In the data below, which lines contain "بلند"? List them by copying each one.

▸ SOURCE MATERIAL
——————————
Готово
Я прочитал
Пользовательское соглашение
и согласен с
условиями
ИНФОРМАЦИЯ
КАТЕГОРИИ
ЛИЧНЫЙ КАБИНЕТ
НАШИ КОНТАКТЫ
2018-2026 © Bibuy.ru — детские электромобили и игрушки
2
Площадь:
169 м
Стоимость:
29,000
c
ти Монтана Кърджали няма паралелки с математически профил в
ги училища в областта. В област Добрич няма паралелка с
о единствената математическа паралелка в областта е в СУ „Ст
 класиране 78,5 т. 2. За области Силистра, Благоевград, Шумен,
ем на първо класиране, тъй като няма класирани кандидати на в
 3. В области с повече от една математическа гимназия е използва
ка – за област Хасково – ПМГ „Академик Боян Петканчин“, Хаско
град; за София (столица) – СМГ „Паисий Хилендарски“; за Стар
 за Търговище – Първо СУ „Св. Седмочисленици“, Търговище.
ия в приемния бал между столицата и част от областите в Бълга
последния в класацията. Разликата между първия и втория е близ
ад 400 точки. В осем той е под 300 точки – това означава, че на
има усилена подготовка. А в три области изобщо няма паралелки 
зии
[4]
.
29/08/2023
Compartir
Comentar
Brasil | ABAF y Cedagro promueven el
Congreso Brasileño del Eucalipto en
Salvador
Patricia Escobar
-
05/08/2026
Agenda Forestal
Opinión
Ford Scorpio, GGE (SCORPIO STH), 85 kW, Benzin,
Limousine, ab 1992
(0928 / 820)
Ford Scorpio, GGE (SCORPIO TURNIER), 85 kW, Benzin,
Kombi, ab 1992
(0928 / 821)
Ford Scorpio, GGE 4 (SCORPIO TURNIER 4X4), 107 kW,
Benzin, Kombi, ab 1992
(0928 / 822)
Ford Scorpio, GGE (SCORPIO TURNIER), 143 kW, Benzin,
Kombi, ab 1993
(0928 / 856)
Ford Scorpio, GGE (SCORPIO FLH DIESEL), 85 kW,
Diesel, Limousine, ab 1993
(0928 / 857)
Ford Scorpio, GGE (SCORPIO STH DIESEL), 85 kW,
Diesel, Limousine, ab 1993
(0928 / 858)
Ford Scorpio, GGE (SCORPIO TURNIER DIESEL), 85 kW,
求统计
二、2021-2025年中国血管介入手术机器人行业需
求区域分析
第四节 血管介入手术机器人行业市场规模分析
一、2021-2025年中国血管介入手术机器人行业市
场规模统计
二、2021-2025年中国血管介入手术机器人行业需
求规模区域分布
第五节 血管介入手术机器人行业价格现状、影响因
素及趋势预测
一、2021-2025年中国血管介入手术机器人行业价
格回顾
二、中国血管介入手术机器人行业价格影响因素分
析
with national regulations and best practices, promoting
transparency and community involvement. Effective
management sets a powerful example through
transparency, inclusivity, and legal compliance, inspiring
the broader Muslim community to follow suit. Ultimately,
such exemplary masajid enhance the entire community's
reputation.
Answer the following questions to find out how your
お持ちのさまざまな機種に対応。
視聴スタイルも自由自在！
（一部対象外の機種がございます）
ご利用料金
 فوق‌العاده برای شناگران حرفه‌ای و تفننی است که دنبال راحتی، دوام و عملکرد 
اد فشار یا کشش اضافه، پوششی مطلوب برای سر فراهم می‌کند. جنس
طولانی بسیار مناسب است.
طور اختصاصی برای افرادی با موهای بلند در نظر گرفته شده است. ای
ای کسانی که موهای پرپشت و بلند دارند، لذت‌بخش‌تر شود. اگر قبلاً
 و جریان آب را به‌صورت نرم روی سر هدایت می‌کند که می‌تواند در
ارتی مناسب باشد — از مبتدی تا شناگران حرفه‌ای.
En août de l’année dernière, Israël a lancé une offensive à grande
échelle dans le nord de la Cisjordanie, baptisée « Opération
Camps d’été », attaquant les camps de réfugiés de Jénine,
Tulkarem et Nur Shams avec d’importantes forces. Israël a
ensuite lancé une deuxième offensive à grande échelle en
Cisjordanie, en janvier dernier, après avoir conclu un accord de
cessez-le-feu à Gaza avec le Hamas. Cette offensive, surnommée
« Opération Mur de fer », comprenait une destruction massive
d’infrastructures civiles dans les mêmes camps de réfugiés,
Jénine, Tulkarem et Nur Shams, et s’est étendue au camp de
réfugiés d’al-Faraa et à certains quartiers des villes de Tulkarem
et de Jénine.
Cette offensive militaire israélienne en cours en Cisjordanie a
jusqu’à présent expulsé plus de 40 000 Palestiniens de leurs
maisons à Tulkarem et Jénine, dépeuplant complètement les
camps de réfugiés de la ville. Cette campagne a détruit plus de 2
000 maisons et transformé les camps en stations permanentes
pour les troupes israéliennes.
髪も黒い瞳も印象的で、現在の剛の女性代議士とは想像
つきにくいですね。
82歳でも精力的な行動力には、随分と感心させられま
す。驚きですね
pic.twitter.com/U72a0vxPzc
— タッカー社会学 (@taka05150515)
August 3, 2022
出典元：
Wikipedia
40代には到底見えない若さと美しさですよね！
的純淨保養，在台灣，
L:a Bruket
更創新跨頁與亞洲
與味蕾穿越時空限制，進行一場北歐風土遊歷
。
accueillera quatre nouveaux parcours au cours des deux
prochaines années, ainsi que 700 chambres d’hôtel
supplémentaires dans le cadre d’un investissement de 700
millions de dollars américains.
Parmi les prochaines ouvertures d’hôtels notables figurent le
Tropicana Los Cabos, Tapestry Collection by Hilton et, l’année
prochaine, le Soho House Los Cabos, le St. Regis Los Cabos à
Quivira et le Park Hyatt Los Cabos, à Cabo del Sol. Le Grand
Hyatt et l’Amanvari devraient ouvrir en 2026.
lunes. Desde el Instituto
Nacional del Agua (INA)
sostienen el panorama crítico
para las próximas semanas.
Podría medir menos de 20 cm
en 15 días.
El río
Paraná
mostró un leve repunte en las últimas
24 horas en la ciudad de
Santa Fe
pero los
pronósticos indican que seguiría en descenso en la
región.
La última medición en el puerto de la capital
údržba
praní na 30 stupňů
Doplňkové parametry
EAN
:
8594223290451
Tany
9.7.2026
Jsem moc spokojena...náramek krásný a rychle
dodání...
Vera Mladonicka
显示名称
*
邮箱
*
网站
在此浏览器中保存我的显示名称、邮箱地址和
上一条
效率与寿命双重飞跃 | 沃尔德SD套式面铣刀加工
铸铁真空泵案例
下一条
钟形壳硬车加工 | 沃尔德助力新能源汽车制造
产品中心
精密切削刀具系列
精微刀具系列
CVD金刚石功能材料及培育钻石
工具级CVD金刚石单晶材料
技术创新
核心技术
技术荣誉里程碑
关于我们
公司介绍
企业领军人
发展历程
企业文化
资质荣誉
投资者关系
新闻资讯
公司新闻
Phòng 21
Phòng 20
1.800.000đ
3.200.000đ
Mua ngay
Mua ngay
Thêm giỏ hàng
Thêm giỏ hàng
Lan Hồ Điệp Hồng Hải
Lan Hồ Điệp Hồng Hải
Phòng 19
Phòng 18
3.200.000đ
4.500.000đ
——————————
▸ ANSWER AREA
طور اختصاصی برای افرادی با موهای بلند در نظر گرفته شده است. ای
ای کسانی که موهای پرپشت و بلند دارند، لذت‌بخش‌تر شود. اگر قبلاً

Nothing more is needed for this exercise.